9. The method of claim 1, wherein the at least one CIM macro comprises at least one intra macro and inter macros, wherein:

each intra macro comprises a plurality of weight memories and a plurality of MAC modules; and

each CIM macro in the inter macros comprises a weight memory and a MAC module,

wherein each weight memory in at least one CIM macro connects to at least one MAC module in at least one CIM macro directly or by at least one multiplexer.

10. The method of claim 1, wherein the method is applied to a convolutional neural network (CNN) application.

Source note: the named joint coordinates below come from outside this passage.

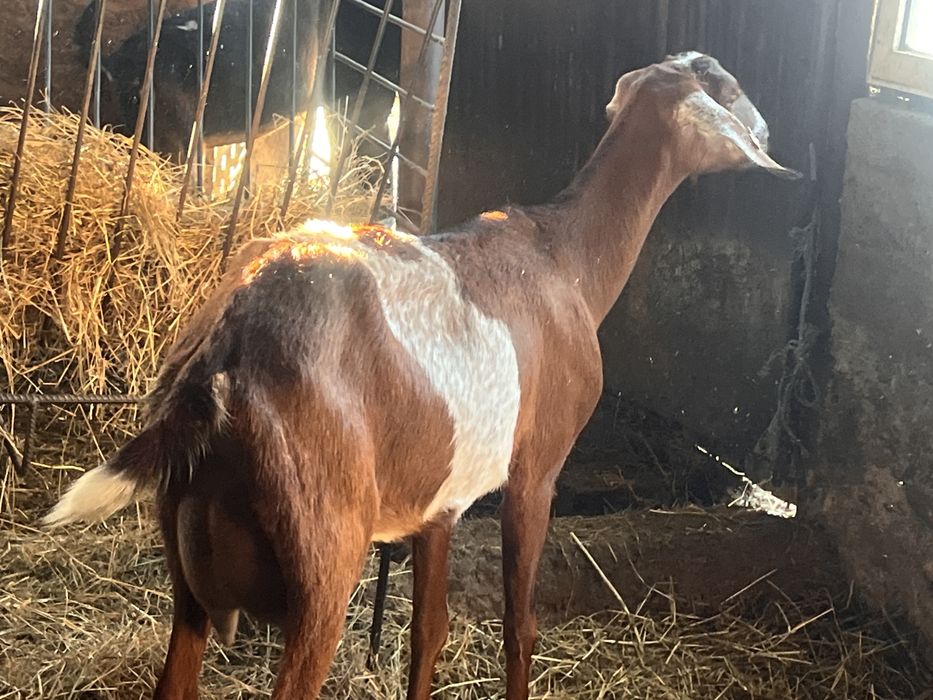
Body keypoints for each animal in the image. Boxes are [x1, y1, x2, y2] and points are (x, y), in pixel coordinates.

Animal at [44, 52, 798, 699]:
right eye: (730, 88)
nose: (768, 131)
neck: (564, 259)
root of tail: (225, 349)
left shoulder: (441, 500)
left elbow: (427, 632)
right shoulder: (536, 471)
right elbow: (519, 628)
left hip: (189, 575)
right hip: (323, 561)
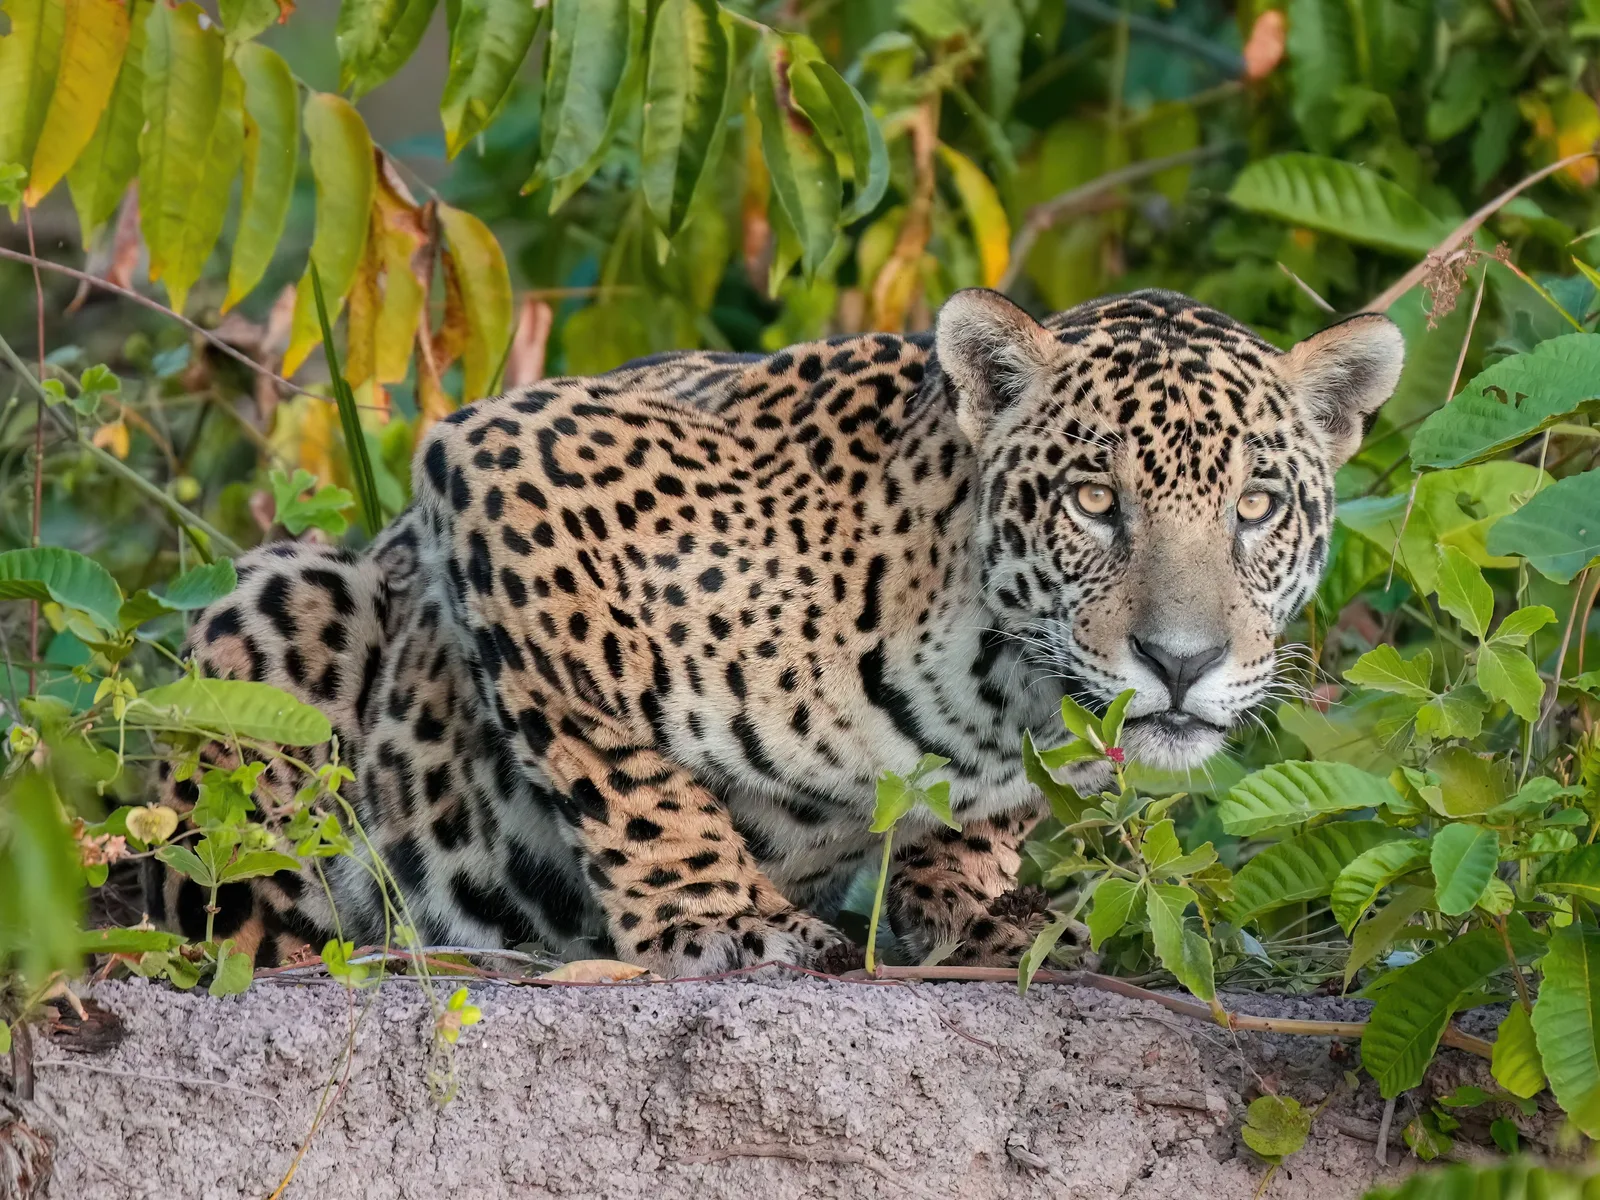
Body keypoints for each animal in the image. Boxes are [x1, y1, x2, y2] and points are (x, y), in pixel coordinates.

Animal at [150, 287, 1404, 978]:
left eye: (1256, 507)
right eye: (1095, 500)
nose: (1181, 663)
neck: (994, 680)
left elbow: (982, 827)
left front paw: (978, 900)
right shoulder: (509, 459)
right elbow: (622, 769)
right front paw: (720, 918)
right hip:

11. A computing-in-memory (CIM) macro, comprising:

a plurality of weight memories, each of the plurality of weight memories is configured to store weights; and

a plurality of multiply and accumulation (MAC) modules, wherein each of the plurality of the MAC modules is connected to at least one of the plurality of weight memories directly or by at least one multiplexer to obtain the weights stored by the at least one weight memory.

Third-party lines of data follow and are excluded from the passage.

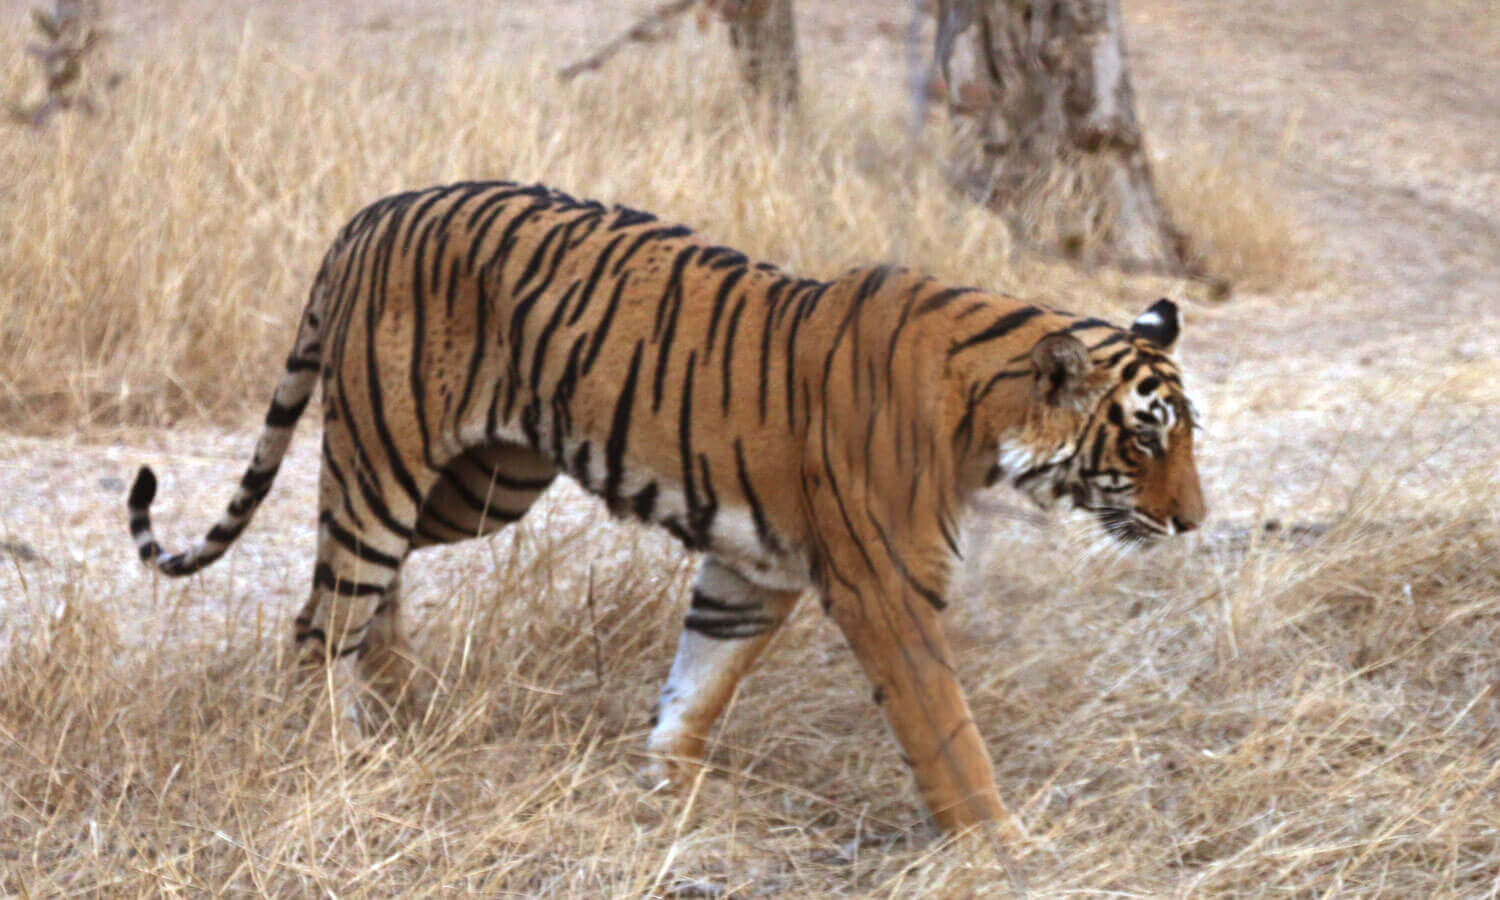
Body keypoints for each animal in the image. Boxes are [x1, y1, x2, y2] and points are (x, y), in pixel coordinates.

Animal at [126, 180, 1205, 835]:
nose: (1193, 522)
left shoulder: (754, 570)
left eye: (1185, 435)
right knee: (322, 615)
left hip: (479, 487)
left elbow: (701, 685)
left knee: (351, 591)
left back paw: (395, 702)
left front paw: (673, 789)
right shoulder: (887, 591)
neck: (985, 422)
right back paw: (337, 748)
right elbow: (948, 732)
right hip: (386, 461)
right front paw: (999, 842)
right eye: (1146, 439)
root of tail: (372, 210)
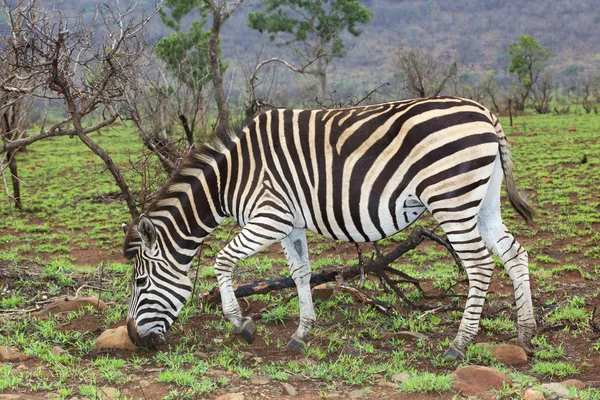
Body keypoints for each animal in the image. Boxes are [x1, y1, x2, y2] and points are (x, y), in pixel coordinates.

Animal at [123, 95, 536, 358]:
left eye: (140, 282)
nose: (133, 340)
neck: (231, 178)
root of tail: (485, 112)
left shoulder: (268, 218)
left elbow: (222, 261)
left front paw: (241, 325)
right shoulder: (289, 223)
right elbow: (301, 273)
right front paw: (301, 333)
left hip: (451, 198)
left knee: (479, 265)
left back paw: (459, 344)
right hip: (482, 201)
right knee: (514, 254)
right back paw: (526, 335)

12. The CIM macro of claim 11, wherein the CIM macro is an intra macro.

13. The CIM macro of claim 11, wherein the CIM macro is a first CIM macro, the first CIM macro comprises a first weight memory which is connected to at least one MAC modules outside the first CIM macro directly or by at least one multiplexer, and the weights stored in the first weight memory are accessed by the at least one MAC modules outside the first CIM macro.

14. The CIM macro of claim 11, wherein when a MAC module is connected to at least one weight memory of the plurality of weight memories by at least one multiplexer, each of the at least one multiplexer is configured to select one of its input weights as output weight and sends the output weight.

15. A computing-in-memory (CIM) macro, comprising:

a weight memory, configured to store weights; and

a multiply and accumulation (MAC) module, connected to the weight memory directly or by a multiplexer,

wherein the weight memory is connected to at least one MAC module outside the CIM macro directly or by at least one multiplexer, and the weights stored in the weight memory are accessed by the at least one MAC module outside the CIM macro.

16. The CIM macro of claim 15, wherein the MAC module is further connected to at least one weight memory outside the CIM macro directly or by at least one multiplexer to obtain the weights stored by the at least one weight memory outside the CIM macro.

17. The CIM macro of claim 15, wherein the CIM macro is a part of inter macros, wherein each CIM macro in the inter macros comprises a weight memory and a MAC module;

Wherein each weight memory in the inter macros is connected to at least one MAC module in the inter macros directly or by at least one multiplexer.

18. The CIM macro of claim 15, wherein when a MAC module is connected to a weight memory by at least one multiplexer, each of the at least one multiplexer is configured to select one of its input weights as output weight and send the output weight.